AM: We used to have weekly meetings; as deputy chief whip I used to have weekly meetings. Again, it depends a little bit on the personality of the leader of the House, but they could be useful allies actually. If you think you’re going to have problems, they could be another route into No. 10. It should work very well.
All those relationships are really important because what you’re after, in my view, was the smooth running of government. If necessary that meant that government had to back down a bit, but you want it to run smoothly. Similarly, the other relationship that’s equally important is the Lords, of course. We’ve seen in recent years, I think, the Lords flexing their muscles a lot more. So making sure that ministers had conversations with the Lords, briefed Lords early on about the legislation they were putting through. Those are all critical relationships.
"... what you’re after, in my view, was the smooth running of government. If necessary that meant that government had to back down a bit, but you want it to run smoothly."
TD: What about the opposition whips? How did that relationship, also called the “usual channels,” work while you were in the Whips’ Office?

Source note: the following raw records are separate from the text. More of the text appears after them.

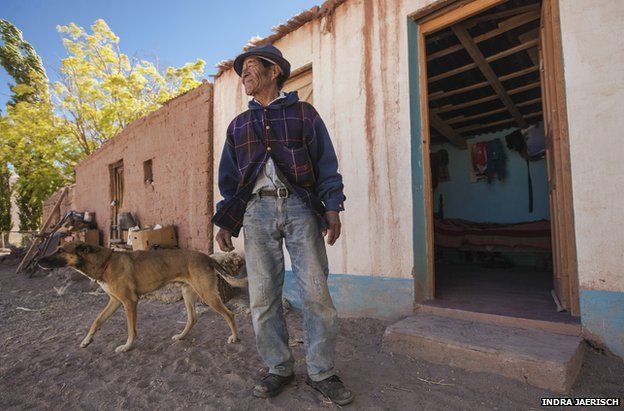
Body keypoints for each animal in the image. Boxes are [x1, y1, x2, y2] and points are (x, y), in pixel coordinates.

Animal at [37, 241, 247, 354]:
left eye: (61, 250)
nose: (38, 261)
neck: (105, 263)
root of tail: (207, 257)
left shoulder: (129, 301)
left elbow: (131, 329)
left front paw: (127, 347)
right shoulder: (114, 301)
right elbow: (97, 321)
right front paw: (87, 341)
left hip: (207, 295)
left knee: (229, 314)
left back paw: (235, 337)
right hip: (188, 293)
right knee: (193, 318)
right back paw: (181, 336)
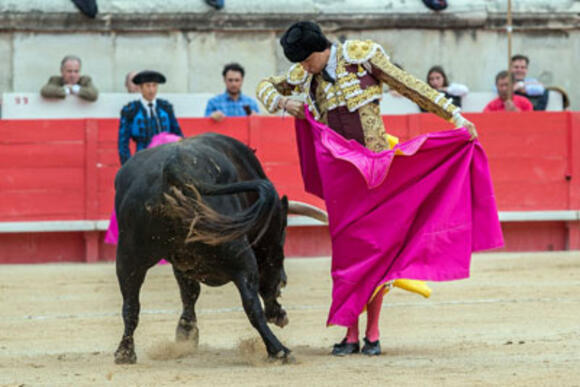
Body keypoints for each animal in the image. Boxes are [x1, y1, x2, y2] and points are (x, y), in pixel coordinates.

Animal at [112, 133, 326, 364]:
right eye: (283, 230)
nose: (284, 281)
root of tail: (176, 167)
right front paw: (278, 314)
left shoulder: (183, 261)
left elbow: (189, 292)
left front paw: (186, 334)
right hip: (239, 253)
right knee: (251, 302)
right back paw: (279, 350)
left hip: (128, 256)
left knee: (130, 305)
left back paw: (125, 353)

AM: Very well. Again, actually, government and opposition Whips’ Offices work very closely together, not least to make sure that you get cooperation when people are unwell and can’t vote. One of the difficult issues that I encountered as deputy chief whip was about how staff report abuse, be it sexual or bullying. I worked quite closely with the opposition whips to try and get something done about that. So, some external support for parliament, because it was doing parliament no good to have these stories coming out like this, it was not serving the victims or the alleged perpetrators well. That worked very well, and those relationships do work very well.
BB: What was that transition like coming from another ministerial job and then later leaving for another ministerial job where the opposition are much more “the enemy,” to then come into a role where you were working really closely, really frequently, with the opposition Whips’ Office?
AM: Well, it depends if you see them as the enemy. That is not the word that I would use. I think all the relationships, with the leader’s office, with No. 10, with the opposition Whips’ Office, with the Lords, it’s about the respect you have for their individual roles. So the opposition, they are His Majesty’s Opposition. They have a role that they have to perform, and you would be foolish not to respect that role. So knowing that they had to oppose, it was their job, really, to oppose. It goes against what the public would love, because the number of times you hear people say, “what we need is cross-party consensus.” Well, parliament is not set up for that. But you have to respect their roles and if you respect the roles of everybody involved, backbench MPs included, then you will make some progress.
TD: What would your advice be to someone entering the Whips’ Office for the first time? How do you be a good whip?
AM: Have a great deal of respect for backbenchers; actually, for everybody involved. Get to know the backbenchers you work with. Maintain their trust at all times. Be readily available for them and understand that you will not get their cooperation unless you cooperate with them.